Nowadays, online anonymity is for people who genuinely believe that no one can come along and blow the lid off of the entire thing. Senators who troll Craigslist for cabana boys, for example. But during the You’ve Got Mail era, there was no way to be but anonymous. After all, you didn’t know what kind of ‘freaks’ you were dealing with online. What if someone stole your identity, like in The Net?

So we have Kathleen Kelly/Shopgirl and Joe Fox/NY152 – archenemies IRL but obsessed with each other online. Online dating isn’t alien to our generation, and I’ll be the first to admit that it’s still possible to fall for someone’s internet persona. But the difference between the modern online crush and the relationship that blossoms in You’ve Got Mail is that their relationship depended on anonymity, and ours would never flourish under similar circumstances.

Why not? Because on a dating website, we’re not keen on conversing with people who don’t have a photo. We assume that anyone technologically inclined enough to be on a dating website should have at least one photo of themselves. If they don’t, logic follows that they’re hiding something. In 2011, lacking an online fingerprint isn’t regarded as cautious; it instead breeds distrust.

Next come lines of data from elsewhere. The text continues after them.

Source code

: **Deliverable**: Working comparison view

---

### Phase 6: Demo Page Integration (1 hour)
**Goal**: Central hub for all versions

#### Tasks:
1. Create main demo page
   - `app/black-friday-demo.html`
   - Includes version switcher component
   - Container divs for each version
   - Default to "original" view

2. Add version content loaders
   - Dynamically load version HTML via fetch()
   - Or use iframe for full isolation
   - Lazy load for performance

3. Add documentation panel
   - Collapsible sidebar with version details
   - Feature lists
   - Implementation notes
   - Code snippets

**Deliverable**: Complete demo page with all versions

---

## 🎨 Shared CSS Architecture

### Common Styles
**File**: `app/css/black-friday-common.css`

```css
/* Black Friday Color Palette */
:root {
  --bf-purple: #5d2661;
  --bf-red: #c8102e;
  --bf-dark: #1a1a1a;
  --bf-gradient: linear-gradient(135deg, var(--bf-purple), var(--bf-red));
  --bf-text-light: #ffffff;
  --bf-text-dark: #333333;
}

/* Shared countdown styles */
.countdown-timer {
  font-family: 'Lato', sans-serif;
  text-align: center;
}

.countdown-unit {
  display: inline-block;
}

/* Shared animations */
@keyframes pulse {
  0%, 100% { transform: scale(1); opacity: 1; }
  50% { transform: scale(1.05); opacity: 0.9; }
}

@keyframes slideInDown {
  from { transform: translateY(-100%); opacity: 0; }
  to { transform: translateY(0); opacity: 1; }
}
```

But the nature of the internet was different in 1998 – there was nothing suspicious about Shopgirl and NY152 agreeing to withhold identifying details. A lack of detail was the norm, not something to be feared.

Unlike Shopgirl and NY152, our personas are one. We can be Googled, or Facebooked, or followed on Twitter. Our real selves have online representation. Even if you should meet someone in an online scenario in which you’re anonymous (say, a message board or the like), the mystery disappears as soon as you divulge your full name.

NY152 faces this dilemma when he arrives for what he believes will be his first offline meeting with Shopgirl. He discovers Shopgirl to be Kathleen Kelly, his business rival. Both online personas were playing by the rules up until this point. They were following the internet etiquette of 1998. They didn’t choose to be anonymous because they were pretending to be something they weren’t. They were using the internet with caution because that’s what made sense.

Just before seeing Kathleen as Shopgirl for the first time, Joe admits to his friend that Shopgirl could very well be the love of his life. Discovering her identity put him in a vulnerable position. In a moment of panic, he approaches Shopgirl not as NY152, but as Joe Fox. What else was he going to do? Walk over and say, “Hey Shopgirl, I’m the virtual man of your dreams – by the way, my bad on putting you out of business. Sauvignon Blanc?” He’d already made Shopgirl fall for NY152; now he had to make Kathleen fall for Joe.

And fall she does. Joe dials down the online romance and focuses on building an offline relationship with Kathleen, simultaneously painting NY152 to be a freak or a flake, depending on the day. It starts with a visit to her apartment when she falls ill, it grows with a number of lunches and walks in the park, and it culminates with Shopgirl and NY152’s long-awaited “first date” in the park in which, upon realizing that Joe and NY152 are indeed, the same person, Kathleen tearfully admits, “I wanted it to be you, so badly.”

“I wanted it to be you, so badly.” This line allows each and every one of us to live within that grey area; it allows us to revisit the brief moment in history when technology was neither working for us or against us. It is one of the most relatable feelings to result from the advent of the internet. Kathleen says this literally, and though it’s unlikely that we’ll discover the person we love online and the person we love offline are one and the same, the sentiment remains: You are the person I fell for. Sometimes, we fall for someone’s words, but that’s all. They don’t look or smell or touch or taste the way we’d imagined. Meeting someone we’ve fallen for online who translates into someone we can fall for offline gives us more than a sense of relief; it gives us hope that we’ve found something that transcends lust, something real.